Santiago, Chili

Santiago est la capitale du Chili et son centre administratif, industriel et commercial. C’était un avant-poste de l’empire colonial espagnol, créé en 1541. La ville est traversée d’est en ouest par le Mapocho, une rivière alimentée en amont par d’abondantes précipitations.

La population de l’agglomération urbaine est passée de 1,33 million en 1950 à 2,84 millions en 1979 et à 4,73 millions en 1990, soit 35,2 % de tous les habitants du Chili.

La métallurgie de transformation occupe une place importante dans l’économie de la ville. Le Chili est l’un des plus gros producteurs et exportateurs de cuivre et Santiago est le principal centre administratif et industriel dans ce domaine. Les autres grands secteurs comprennent l’industrie alimentaire, les textiles et la fabrication d’articles en cuir. La campagne approvisionne la ville en denrées agricoles.

Malgré le dynamisme industriel de Santiago, le pourcentage de familles « pauvres » est passé de 29 % en 1970 à 46 % en 1985.

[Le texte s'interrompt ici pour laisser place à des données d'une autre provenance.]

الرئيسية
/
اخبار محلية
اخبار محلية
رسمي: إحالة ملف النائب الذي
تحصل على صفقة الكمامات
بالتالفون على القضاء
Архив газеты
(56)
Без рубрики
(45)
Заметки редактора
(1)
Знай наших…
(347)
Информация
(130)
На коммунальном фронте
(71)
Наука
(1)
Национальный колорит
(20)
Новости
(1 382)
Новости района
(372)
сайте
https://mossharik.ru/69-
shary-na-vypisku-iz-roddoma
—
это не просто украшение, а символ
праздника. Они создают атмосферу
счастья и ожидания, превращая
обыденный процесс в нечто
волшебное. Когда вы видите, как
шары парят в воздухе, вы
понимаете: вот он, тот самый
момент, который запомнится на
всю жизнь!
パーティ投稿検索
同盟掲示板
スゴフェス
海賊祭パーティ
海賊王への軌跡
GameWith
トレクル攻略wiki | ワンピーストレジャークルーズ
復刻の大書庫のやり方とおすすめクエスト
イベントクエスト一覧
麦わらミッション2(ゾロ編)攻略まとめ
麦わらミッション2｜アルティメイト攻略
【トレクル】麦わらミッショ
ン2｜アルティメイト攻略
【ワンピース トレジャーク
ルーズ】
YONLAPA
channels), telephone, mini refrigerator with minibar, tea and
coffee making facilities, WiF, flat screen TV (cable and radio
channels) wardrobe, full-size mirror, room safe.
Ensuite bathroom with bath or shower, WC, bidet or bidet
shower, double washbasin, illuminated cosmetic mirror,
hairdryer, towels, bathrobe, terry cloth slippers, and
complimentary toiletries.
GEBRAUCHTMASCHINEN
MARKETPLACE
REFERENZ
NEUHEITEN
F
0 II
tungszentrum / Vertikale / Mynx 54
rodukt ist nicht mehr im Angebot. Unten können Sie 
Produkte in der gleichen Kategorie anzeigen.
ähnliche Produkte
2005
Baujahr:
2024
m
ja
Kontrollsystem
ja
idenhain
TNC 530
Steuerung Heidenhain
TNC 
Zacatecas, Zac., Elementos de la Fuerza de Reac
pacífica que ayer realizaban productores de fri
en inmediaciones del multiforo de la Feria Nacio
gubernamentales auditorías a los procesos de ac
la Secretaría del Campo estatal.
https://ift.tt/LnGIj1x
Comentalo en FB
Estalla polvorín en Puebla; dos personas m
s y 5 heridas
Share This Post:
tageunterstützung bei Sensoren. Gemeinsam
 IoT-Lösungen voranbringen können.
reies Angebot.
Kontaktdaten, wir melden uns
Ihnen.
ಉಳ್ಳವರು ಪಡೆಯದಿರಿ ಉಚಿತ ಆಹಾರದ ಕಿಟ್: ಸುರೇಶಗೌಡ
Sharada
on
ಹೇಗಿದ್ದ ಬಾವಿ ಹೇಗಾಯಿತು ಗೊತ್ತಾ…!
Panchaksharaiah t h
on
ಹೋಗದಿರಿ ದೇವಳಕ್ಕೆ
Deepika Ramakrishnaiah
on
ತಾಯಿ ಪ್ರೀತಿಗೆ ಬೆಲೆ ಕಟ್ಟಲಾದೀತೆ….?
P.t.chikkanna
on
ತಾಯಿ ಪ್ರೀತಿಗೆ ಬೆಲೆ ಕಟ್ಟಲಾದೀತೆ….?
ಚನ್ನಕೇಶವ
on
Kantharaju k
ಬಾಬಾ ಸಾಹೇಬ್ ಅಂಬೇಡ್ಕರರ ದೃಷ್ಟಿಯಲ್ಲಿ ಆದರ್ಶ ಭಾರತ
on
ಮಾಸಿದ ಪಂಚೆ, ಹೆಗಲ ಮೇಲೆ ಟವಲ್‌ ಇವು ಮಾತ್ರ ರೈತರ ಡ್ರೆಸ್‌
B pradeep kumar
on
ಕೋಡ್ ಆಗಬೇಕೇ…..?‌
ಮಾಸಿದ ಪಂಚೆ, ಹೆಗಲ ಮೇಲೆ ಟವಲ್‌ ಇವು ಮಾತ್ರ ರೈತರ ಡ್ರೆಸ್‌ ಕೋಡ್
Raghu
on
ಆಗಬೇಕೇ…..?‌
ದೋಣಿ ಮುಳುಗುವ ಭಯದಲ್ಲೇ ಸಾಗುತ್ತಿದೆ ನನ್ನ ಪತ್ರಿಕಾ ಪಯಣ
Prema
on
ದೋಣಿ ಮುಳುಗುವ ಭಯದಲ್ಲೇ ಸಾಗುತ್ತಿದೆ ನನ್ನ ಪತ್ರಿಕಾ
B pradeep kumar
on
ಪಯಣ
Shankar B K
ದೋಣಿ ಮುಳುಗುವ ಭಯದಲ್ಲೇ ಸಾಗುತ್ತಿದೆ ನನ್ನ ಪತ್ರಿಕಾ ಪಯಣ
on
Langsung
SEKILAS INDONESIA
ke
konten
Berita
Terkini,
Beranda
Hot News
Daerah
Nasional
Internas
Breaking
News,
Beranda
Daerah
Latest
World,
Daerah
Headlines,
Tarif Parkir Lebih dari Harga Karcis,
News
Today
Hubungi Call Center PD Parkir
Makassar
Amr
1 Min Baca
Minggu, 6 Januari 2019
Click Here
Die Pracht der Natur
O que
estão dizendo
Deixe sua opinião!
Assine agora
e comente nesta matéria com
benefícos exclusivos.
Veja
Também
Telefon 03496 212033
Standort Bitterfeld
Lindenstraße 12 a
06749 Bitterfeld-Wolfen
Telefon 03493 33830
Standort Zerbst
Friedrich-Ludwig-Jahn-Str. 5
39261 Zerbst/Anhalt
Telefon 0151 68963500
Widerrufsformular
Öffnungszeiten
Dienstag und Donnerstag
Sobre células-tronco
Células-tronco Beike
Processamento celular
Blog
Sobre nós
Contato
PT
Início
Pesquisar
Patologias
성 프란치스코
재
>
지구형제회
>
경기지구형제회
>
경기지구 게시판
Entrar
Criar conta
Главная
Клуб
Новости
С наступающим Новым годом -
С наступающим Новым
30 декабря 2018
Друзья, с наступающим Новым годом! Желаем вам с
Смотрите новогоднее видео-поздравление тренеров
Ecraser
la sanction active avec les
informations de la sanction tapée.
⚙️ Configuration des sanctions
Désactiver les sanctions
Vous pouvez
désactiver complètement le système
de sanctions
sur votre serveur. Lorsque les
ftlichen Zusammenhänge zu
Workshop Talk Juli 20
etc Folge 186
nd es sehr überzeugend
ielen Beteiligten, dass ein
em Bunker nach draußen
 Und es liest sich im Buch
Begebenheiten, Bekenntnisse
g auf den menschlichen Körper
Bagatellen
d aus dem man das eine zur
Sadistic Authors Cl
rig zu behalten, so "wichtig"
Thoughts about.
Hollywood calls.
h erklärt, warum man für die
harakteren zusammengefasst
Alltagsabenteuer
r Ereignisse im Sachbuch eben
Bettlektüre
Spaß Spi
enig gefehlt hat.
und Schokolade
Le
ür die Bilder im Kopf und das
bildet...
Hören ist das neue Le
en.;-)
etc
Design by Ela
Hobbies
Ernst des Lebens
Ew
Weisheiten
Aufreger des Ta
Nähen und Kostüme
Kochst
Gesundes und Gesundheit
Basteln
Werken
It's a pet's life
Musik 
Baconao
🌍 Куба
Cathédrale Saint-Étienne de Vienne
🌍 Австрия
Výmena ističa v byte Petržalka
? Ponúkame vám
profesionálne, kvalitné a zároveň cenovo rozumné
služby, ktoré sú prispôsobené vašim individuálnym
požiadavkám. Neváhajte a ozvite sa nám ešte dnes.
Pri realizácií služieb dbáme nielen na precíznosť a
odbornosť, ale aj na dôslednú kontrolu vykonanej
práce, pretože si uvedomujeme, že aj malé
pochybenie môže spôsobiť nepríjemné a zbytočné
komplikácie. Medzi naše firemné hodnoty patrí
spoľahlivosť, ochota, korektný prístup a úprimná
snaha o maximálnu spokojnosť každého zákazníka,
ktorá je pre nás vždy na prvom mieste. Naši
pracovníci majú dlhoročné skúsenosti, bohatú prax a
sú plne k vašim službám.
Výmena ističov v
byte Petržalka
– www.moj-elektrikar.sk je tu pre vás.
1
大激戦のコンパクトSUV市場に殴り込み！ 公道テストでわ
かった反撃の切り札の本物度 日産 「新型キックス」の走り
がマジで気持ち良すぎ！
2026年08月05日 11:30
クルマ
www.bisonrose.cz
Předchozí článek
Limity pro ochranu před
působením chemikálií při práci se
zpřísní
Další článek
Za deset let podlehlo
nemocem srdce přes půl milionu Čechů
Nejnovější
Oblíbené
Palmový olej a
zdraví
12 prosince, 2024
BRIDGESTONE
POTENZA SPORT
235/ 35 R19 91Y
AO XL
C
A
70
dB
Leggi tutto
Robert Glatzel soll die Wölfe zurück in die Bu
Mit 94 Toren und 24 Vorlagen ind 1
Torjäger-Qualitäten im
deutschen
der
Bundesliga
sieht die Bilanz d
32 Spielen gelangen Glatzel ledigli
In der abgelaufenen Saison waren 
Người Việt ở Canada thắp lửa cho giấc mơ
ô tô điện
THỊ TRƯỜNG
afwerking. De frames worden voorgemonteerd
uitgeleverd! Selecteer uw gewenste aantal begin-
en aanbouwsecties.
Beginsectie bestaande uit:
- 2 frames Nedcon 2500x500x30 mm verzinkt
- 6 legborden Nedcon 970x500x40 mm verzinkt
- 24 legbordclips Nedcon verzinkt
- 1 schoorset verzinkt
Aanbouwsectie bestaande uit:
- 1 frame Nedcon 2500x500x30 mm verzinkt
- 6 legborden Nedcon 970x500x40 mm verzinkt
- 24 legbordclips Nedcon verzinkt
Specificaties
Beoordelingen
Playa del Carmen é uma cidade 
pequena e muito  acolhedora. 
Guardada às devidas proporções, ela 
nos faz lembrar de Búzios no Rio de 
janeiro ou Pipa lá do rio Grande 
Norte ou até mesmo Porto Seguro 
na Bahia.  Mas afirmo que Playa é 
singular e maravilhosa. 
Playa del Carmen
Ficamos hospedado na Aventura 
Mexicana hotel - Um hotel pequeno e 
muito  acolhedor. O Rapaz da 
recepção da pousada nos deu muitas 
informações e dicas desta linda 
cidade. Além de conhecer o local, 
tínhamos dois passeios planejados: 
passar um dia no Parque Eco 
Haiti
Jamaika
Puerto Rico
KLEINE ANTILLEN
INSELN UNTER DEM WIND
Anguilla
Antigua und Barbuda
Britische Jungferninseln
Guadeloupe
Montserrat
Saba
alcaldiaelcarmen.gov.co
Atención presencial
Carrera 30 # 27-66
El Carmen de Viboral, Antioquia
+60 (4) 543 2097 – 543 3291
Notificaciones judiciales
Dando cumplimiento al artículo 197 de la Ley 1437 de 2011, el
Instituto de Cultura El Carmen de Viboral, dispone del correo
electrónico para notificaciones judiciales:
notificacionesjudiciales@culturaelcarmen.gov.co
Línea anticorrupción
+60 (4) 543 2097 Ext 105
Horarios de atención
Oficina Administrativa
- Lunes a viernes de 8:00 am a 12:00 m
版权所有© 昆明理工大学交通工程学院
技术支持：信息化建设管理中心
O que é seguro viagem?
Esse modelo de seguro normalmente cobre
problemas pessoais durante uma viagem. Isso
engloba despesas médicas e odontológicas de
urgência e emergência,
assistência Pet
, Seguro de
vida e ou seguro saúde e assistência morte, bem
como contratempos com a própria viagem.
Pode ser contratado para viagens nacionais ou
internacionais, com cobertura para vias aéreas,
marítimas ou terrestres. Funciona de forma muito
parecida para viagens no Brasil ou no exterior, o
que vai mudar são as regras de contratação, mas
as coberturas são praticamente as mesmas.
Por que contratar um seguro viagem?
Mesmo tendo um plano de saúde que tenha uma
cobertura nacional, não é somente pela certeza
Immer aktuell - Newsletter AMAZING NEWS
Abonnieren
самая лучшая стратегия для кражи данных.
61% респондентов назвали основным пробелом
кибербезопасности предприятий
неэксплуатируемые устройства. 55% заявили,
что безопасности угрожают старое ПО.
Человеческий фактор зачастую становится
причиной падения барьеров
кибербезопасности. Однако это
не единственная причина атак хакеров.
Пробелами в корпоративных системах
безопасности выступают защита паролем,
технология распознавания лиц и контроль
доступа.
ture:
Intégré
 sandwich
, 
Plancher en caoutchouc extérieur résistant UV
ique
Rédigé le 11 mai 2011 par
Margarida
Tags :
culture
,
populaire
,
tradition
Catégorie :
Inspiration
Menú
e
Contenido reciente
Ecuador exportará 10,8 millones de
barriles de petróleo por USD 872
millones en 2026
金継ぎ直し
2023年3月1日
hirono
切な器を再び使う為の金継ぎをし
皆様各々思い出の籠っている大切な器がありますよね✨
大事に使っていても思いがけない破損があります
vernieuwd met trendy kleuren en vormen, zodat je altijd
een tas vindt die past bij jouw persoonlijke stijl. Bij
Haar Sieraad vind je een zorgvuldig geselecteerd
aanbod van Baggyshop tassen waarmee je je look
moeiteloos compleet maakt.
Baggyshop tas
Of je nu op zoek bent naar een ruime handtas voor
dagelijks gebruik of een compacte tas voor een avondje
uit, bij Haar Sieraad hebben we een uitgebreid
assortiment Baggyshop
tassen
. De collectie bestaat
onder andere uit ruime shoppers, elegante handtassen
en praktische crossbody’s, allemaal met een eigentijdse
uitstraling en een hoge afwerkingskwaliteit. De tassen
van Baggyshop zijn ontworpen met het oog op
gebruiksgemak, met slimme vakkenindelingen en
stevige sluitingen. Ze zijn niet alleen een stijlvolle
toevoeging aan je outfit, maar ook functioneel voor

Première ville du Chili par sa population, son industrie et sa richesse, Santiago est confrontée à de nombreux problèmes, communs aux grandes agglomérations d’aujourd’hui, et notamment à la pollution. Les usines et les automobiles sont à l’origine de la grave détérioration de l’environnement. La pollution de l’air dans la zone métropolitaine est très inquiétante, car la ville est implantée dans une vallée dont les caractéristiques géographiques entravent la dispersion des polluants.

Pour tenter d’y remédier, les autorités municipales ont restreint l’usage des véhicules : chaque jour ouvrable, un cinquième du parc automobile n’est pas autorisé à circuler. Les transports en commun sont assurés par le métro et par des autobus.

Beaucoup de progrès ont été réalisés ces dernières années dans le ramassage, le transport et l’élimination des déchets solides. La ville possède un réseau d’égouts bien conçu qui achemine les eaux usées, par l’intermédiaire d’un collecteur principal, jusqu’à la rivière Mapocho. En revanche, comme il n’existe pas de stations d’épuration, les eaux du Mapocho et du Maipo sont fortement polluées par les rejets urbains et les effluents industriels. On a chargé une commission spéciale d’étudier les problèmes écologiques dans la région métropolitaine.

Le gouvernement du Chili envisage d’adopter un programme de décentralisation qui ralentirait et limiterait la croissance de Santiago en favorisant la migration vers la campagne, les villages et les villes voisines et en restreignant le nombre de nouveaux arrivants.